Vaktâ ki, Mûsa bizim tayin ettiğimiz vakte geldi ve O'na Rabbi tekellümde bulundu. Dedi ki: «Ya Rab! Bana zâtını göster, Sana bakayım. (Cenâb-ı Hak da) Buyurdu ki: «Sen Beni katiyyen göremezsin. Fakat dağa bir nazar et, eğer yerinde durabilirse sen de Beni görebilirsin.» Hemen Rabbi dağa tecelli edince onu parça parça etti. Mûsa da baygın bir halde düşüp kaldı. Vaktâ ki ayıldı, dedi ki: «Seni tenzih ederim, Sana tövbe ettim ve ben imân edenlerin ilkiyim.» (A'raf,143)
Âdem, Rabb-i Azîm'i tarafından bir kısım kelimeler telakkî etti. Onun üzerine tevbe eyledi. Tevbeleri ziyâdesiyle kabul eden, pek ziyâde merhamet sahibi olan ise ancak o Rabb-i Kerîm'dir. (Bakara,37)
Ve Rabbin bal arısına da ilham etmiştir ki, «Dağlardan ve ağaçlardan ve çardaklardan evler ittihaz edin.» Nahl,68
Cenabı Hakkın sayısız isim ve sıfatları vardır. Bu isim ve sıfatlarının da külli ve cüzi tecelliyatları vardır. Her bir ismin azamlık mertebesi olduğu gibi, o ismin cüzi tecellisi de vardır. Azamlık mertebesi bütün mahlukattaki tecelliyatı içine alır. Cüz-i tecelli ise sadece kendine bakar. Bu durum her isim ve sıfat için geçerlidir.
Mesela; Rahmet ve rızık manasına bakalım. Küçük bir hanede o rahmet ve rızık küçük bir sofra şeklinde tecelli etmektedir. Bu bir hanedeki tezahürüdür. Bir mahalleye ise mahallede ki tecelliyi; Şehir için şehirdeki tecelliyi; ülkeye, ülkede ki tecelliyi; bütün dünyadaki insanlara, insanlardan sair canlı mahlukata doğru gittiğimizde, şefkat ve rızık tecellisinin azamlık mertebesine doğru intikal etmiş oluruz.

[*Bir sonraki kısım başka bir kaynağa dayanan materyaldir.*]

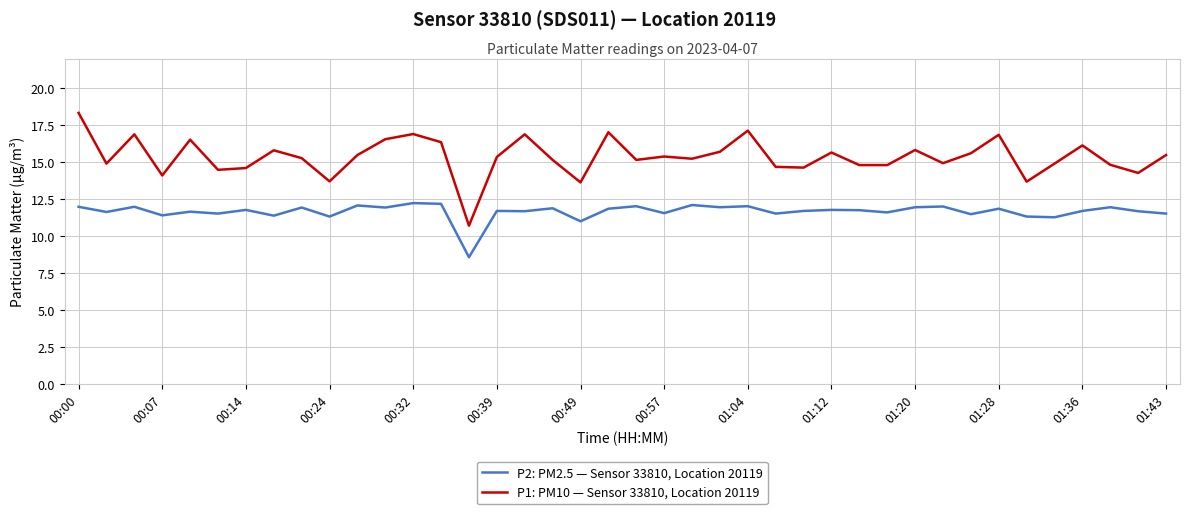

List the series in order of their peak value, highest first.

P1: PM10 — Sensor 33810, Location 20119, P2: PM2.5 — Sensor 33810, Location 20119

O hane ile en geniş daire arasında mana birliği olmakla beraber azamet ve Kibriya farkı olduğunu görürüz. Bu mana Allah’ın kelam sıfatı içinde geçerlidir Allahın en basit ve cüzi mahluku olan arı ile de bir konuşması vardır. Bütün mahlukatın Rabbi ve Halıkı ünvanı ile de bir konuşması vardır. Elbette arada bir azamlık ve azametlik farkı olmak gerekli.